Unix-style OSes: Linux and Mac OS

Unix-style operating systems such as Linux or Mac OS: ls -d -1 $PWD/*.* > filelist.lst

Windows Powershell: (Get-ChildItem C:\CORPUS-DIRECTORY\ -Recurse).fullname > filelist.lst

or shorter: (gci -r C:\CORPUS-DIRECTORY\).fullname > filelist.lst

Using the filelist in CoreNLP

To annotate the files in the file filelist.lst, we have to make known to CoreNLP that this is your list of annotation target files. We do this by means of the parameter -filelist followed by the name of the filelist.lst with its full path if it is not located in the CoreNLP directory. Note that the parameter -filelist is used here instead of -file which we used to address just a single file:

:: Stanford Core NLP batch file to be called from the commandline

:: calls the Stanford Core NLP Tools with input files from a specified directory (-filelist) and writes output to a directory of the user's choice (-outputDirectory)

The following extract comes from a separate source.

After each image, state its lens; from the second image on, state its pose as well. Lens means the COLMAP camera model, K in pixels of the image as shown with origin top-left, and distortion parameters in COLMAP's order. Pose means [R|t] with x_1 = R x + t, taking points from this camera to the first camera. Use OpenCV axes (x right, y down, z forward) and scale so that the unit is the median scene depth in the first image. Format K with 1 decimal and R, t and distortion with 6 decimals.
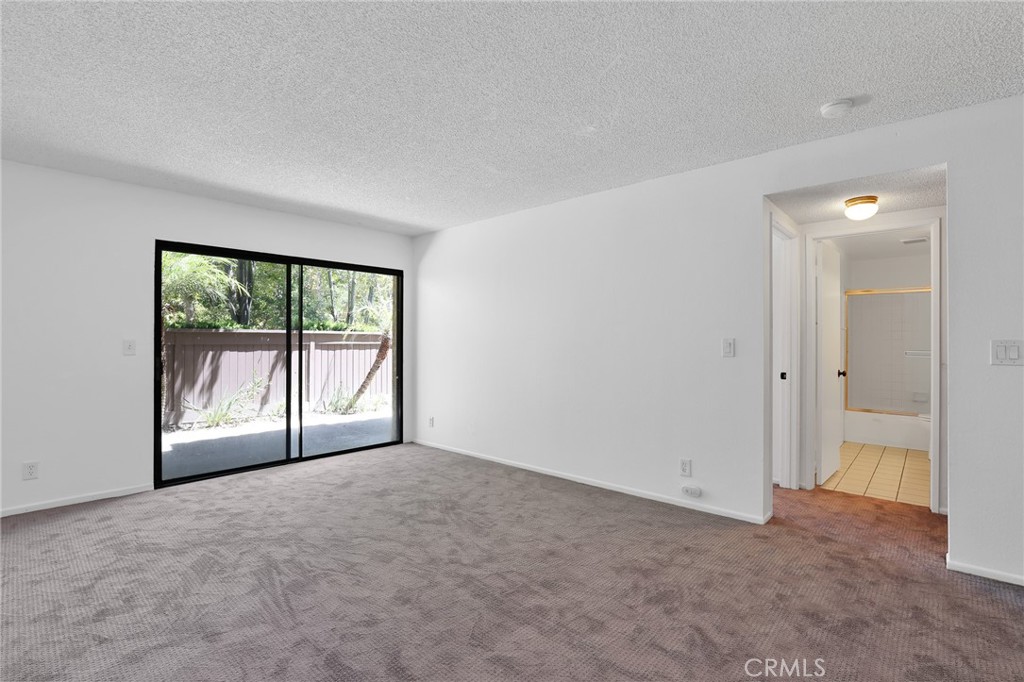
lens RADIAL K [[476.2, 0, 512.0], [0, 476.2, 341.0], [0, 0, 1]] dist [-0.001512, -0.000058]
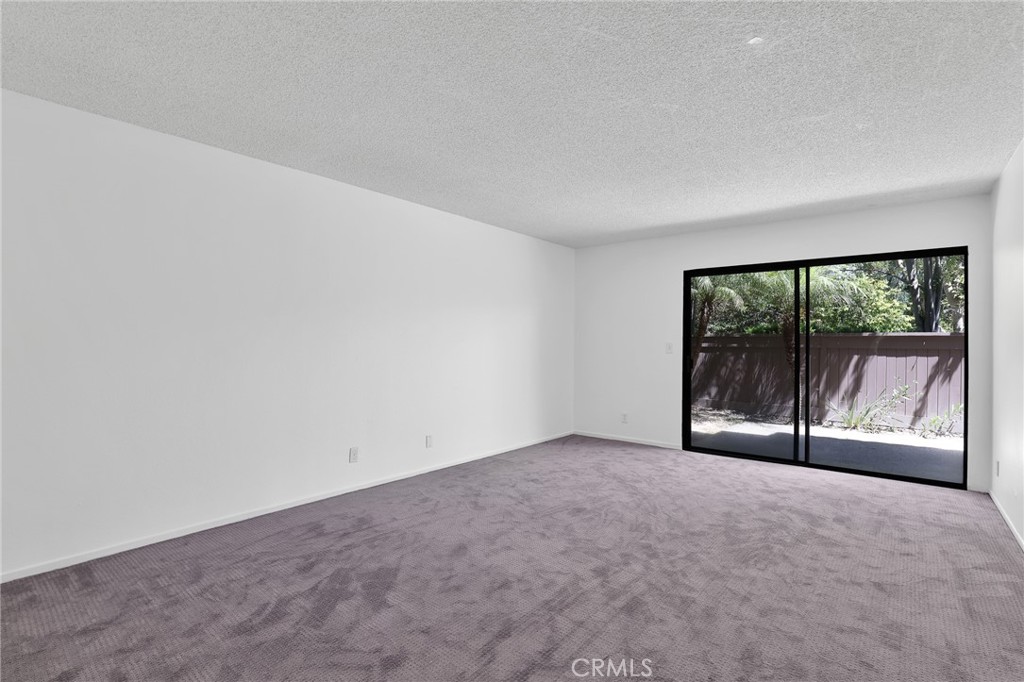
lens RADIAL K [[446.6, 0, 512.0], [0, 446.6, 341.0], [0, 0, 1]] dist [-0.004308, -0.000339]
pose [[0.103166, -0.003743, -0.994657, 0.534178], [-0.006670, 0.999968, -0.004455, 0.001553], [0.994642, 0.007094, 0.103138, 0.388633]]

java -cp “*” -Xmx2g edu.stanford.nlp.pipeline.StanfordCoreNLP -annotators tokenize,ssplit,pos,lemma,ner,parse,dcoref -filelist “D:\CORPUS-DIRECTORY\filelist.lst” -outputFormat xml -outputDirectory “D:\CORPUS-DIRECTORY\core-nlp-output\”

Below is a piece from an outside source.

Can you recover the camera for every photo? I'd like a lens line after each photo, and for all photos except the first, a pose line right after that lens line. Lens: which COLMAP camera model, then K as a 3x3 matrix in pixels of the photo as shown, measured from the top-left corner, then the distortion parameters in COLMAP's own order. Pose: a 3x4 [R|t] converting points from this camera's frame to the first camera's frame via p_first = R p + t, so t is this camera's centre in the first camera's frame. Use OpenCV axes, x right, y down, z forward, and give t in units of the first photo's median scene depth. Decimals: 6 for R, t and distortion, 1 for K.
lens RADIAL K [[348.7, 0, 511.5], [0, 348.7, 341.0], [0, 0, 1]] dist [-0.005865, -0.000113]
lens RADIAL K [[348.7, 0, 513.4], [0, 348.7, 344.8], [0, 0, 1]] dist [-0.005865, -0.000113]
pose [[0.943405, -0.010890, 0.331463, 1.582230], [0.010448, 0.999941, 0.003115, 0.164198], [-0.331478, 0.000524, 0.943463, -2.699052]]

The last parameter used here is called -outputDirectory and allows you to tell the CoreNLP tools where to write the annotated output files. It needs to be followed by an existing output directory. This can be located in a directory parallel to the directory with the input files so that you can use this directory as a source for any further processing. Keep annotated files separate from original corpus files is a very good idea in order to keep some order in your file system.